Figure 4.0: A red arrow symbolizes an absolute velocity which is inherent to the ALIVE model, the dots represent energy and matter in our current universe as it transitions from whatever energy came before t=0 (the fuzzy lines of the pre-Big Bang).
Brief Discussion & Conclusion
Until the 1960’s, a leading theory in opposition to the modern Big Bang model was known as the Steady State model. For years it asserted that, like the principles of isotropy and homogeneity for galaxies, time itself obeyed the cosmological principle and had no preference for either temporal direction. Curiously, much like the ΛCDM model’s requirement for spacetime energy to remain undiluted by its own expansion, the Steady State model required energy to appear from empty space as well—equivalent to one hydrogen atom per cubic kilometre per year. It was only until the ultra-deep field image was taken by the Hubble Space Telescope that the Steady State theory was thoroughly disproven many years later.
Upon reading this ALIVE theory, the professional who answered “everywhere” to our layman at the beginning of this article has surely found multiple problems with it. And it’s likely those holes would be genuine. It is hoped, though, that by recalling how most cosmological theories have had boisterous support despite glaring issues—e.g. in both the previously mentioned models a form of energy is inexplicably popping into existence—and by demonstrating the simplicity with which we can dispel common arguments against a local Big Bang that have even been made by leading physicists such as Alan Guth (who, in his book The Inflationary Universe, argued statements 1 and 2 [14])—we can at least humour our instincts. A seemingly universal gut feeling which, everything considered, might be the greatest proponent of the ALIVE model in the end.
In closing, it’s recognized these arguments are hardly rigorous from a physics perspective since there is an absence of physics. A proof is clearly not the intention of this text. Instead, the goal is to demonstrate how a local Big Bang, with the conditions of the ALIVE model, may satisfy many of the deficiencies in our understanding of the universe in ways the ΛCDM model cannot through a reexamination of the first principles of cosmology: namely, the source of redshift of receding galaxies and the source of the CMB dipole. Doing so requires a broad framework that oversimplifies the concepts into something like a dot model, while focusing on qualitative arguments rather than quantitative ones (for the time being) in order to break the ice, so to speak. Perhaps the most interesting implication of this ALIVE model is the physical location of the Big Bang in the sky: (l) 264.0° (b) 48.3° (in galactic coordinates) which is towards the Hydra Constellation.
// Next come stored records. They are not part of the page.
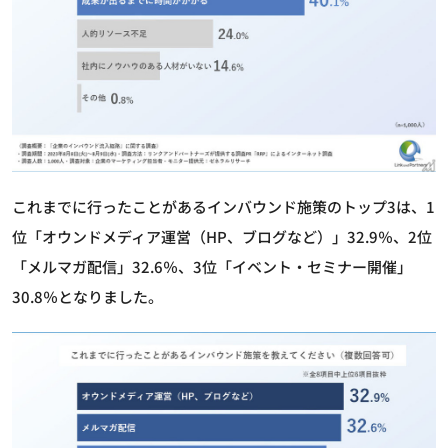
これまでに行ったことがあるインバウンド施策のトップ3は、1
位「オウンドメディア運営（HP、ブログなど）」32.9％、2位
「メルマガ配信」32.6％、3位「イベント・セミナー開催」
30.8％となりました。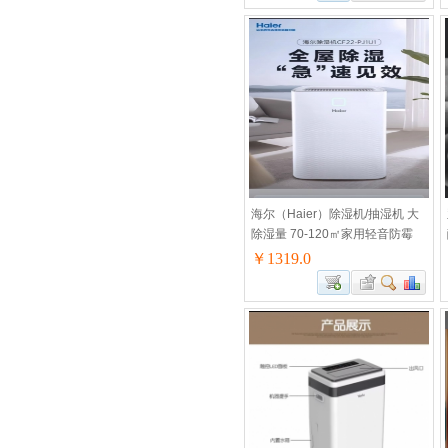
海尔（Haier）除湿机/抽湿机 大
除湿量 70-120㎡家用轻音防霉
抽湿器 吸湿器 地下室档案室 干
￥1319.0
燥机 干衣机 防潮 36L/天 CF36-
PJ1不支持WIFI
Hopefully it goes without saying that this article, in no way whatsoever, aims to dismiss the remarkable work being done by the cosmology community whose efforts have ascended this scientific field into what’s been called a “golden era”. Of course these arguments herein do contradict many of the fundamental assumptions of modern cosmology, but this is being done solely with the spirit of inquiry in mind, not contempt.